Background: Unambiguous human leukocyte antigen (HLA) typing is important in transplant matching and disease association studies. High-resolution HLA typing that is not restricted to the peptide-binding region can decrease HLA allele ambiguities. Cost and technology constraints have hampered high-throughput and efficient high resolution unambiguous HLA typing. We have developed a method for HLA genotyping that preserves the very high-resolution that can be obtained by next-generation sequencing (NGS) but also achieves substantially increased efficiency. Unambiguous HLA-A, B, C and DRB1 genotypes can be determined for 96 individuals in a single run of the Illumina MiSeq.

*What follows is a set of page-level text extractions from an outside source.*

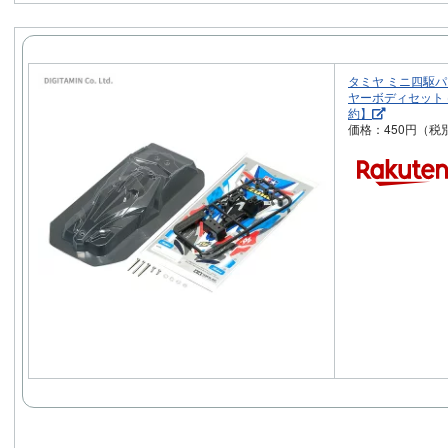
タミヤ ミニ四駆パー
ヤーボディセット (
約】
価格：450円（税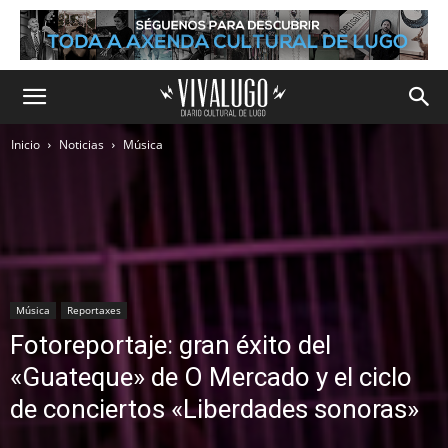
Inicio
Noticias
Música
Música
Reportaxes
Fotoreportaje: gran éxito del
«Guateque» de O Mercado y el ciclo
de conciertos «Liberdades sonoras»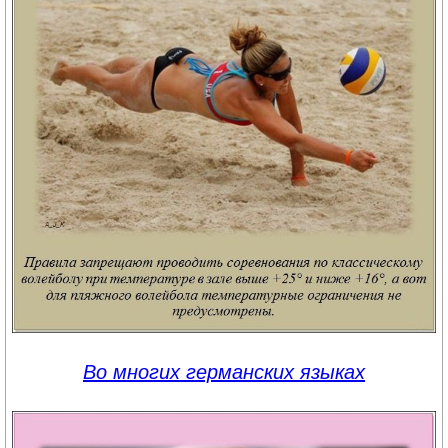
Во многих германских языках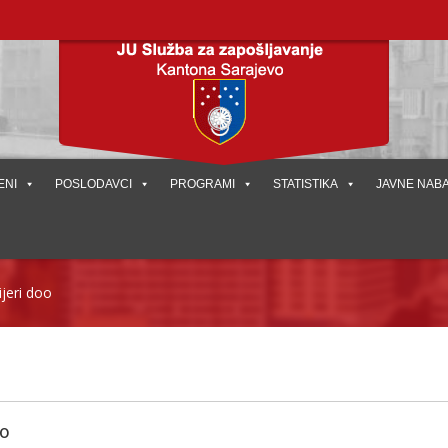
ENI
POSLODAVCI
PROGRAMI
STATISTIKA
JAVNE NAB
jeri doo
o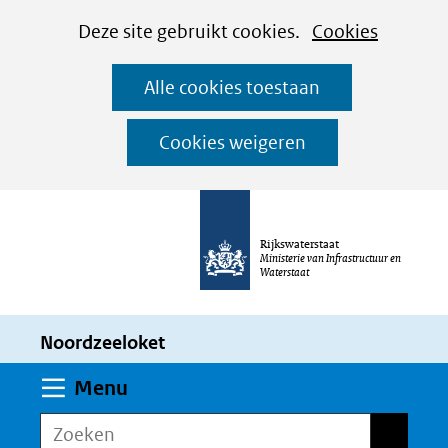
Cookies
Ga
Hier
Deze site gebruikt cookies.
Cookies
instellen
naar
kan
Alle cookies toestaan
de
het
inhoud
gebruik
Cookies weigeren
van
cookies
op
Rijkswaterstaat
deze
Ministerie van Infrastructuur en
Waterstaat
website
worden
Noordzeeloket
toegestaan
of
Uitklappen
Menu
geweigerd.
Zoeken
Zoeken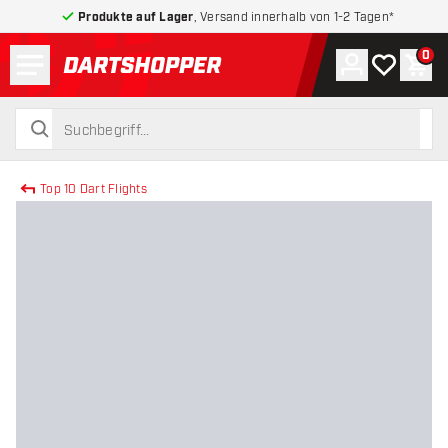
Produkte auf Lager
, Versand innerhalb von 1-2 Tagen*
Menü
0
Konto
Meine Wuns
War
zurück zur Startseite
suchen
suchen
Top 10 Dart Flights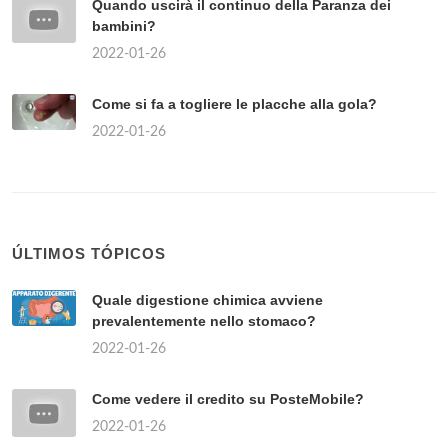
Quando uscirà il continuo della Paranza dei
bambini?
2022-01-26
Come si fa a togliere le placche alla gola?
2022-01-26
ÚLTIMOS TÓPICOS
Quale digestione chimica avviene
prevalentemente nello stomaco?
2022-01-26
Come vedere il credito su PosteMobile?
2022-01-26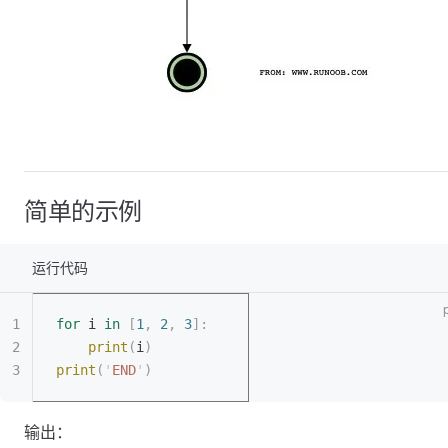
简单的示例
运行代码
for
 i 
in
 [
1
,
 2
,
 3
]:
	print
(
i
)
print
(
'
END
'
)
输出：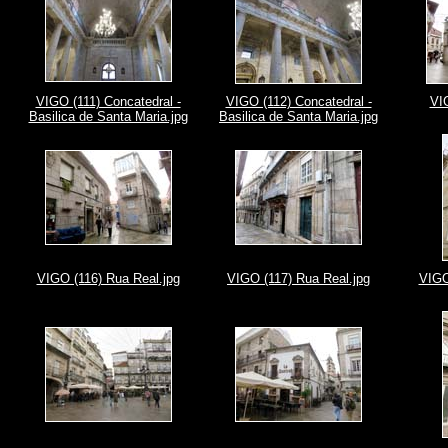
VIGO (111) Concatedral -
VIGO (112) Concatedral -
VI
Basilica de Santa Maria.jpg
Basilica de Santa Maria.jpg
VIGO (116) Rua Real.jpg
VIGO (117) Rua Real.jpg
VIGO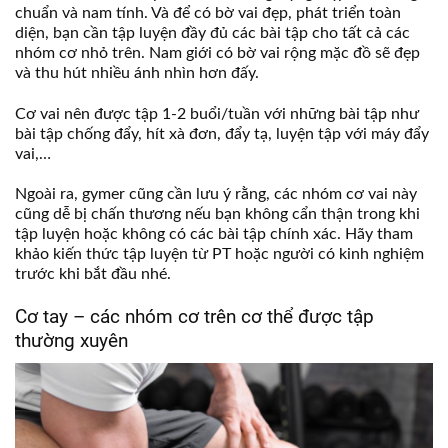
chuẩn và nam tính. Và để có bờ vai đẹp, phát triển toàn
diện, bạn cần tập luyện đầy đủ các bài tập cho tất cả các
nhóm cơ nhỏ trên. Nam giới có bờ vai rộng mặc đồ sẽ đẹp
và thu hút nhiều ánh nhìn hơn đấy.
Cơ vai nên được tập 1-2 buổi/tuần với những bài tập như
bài tập chống đẩy, hít xà đơn, đẩy tạ, luyện tập với máy đẩy
vai,…
Ngoài ra, gymer cũng cần lưu ý rằng, các nhóm cơ vai này
cũng dễ bị chấn thương nếu bạn không cẩn thận trong khi
tập luyện hoặc không có các bài tập chính xác. Hãy tham
khảo kiến thức tập luyện từ PT hoặc người có kinh nghiệm
trước khi bắt đầu nhé.
Cơ tay – các nhóm cơ trên cơ thể được tập
thường xuyên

Results: Long-range amplification of full-length HLA genes from four loci was performed in separate polymerase chain reactions (PCR) using primers and PCR conditions that were optimized to reduce co-amplification of other HLA loci. Amplicons from the four HLA loci of each individual were then pooled and subjected to enzymatic library generation. All four loci of an individual were then tagged with one unique index combination. This multi-locus individual tagging (MIT) method combined with NGS enabled the four loci of 96 individuals to be analyzed in a single 500 cycle sequencing paired-end run of the Illumina-MiSeq. The MIT-NGS method generated sequence reads from the four loci were then discriminated using commercially available NGS HLA typing software. Comparison of the MIT-NGS with Sanger sequence-based HLA typing methods showed that all the ambiguities and discordances between the two methods were due to the accuracy of the MIT-NGS method.
Conclusions: The MIT-NGS method enabled accurate, robust and cost effective simultaneous analyses of four HLA loci per sample and produced 6 or 8-digit high-resolution unambiguous phased HLA typing data from 96 individuals in a single NGS run.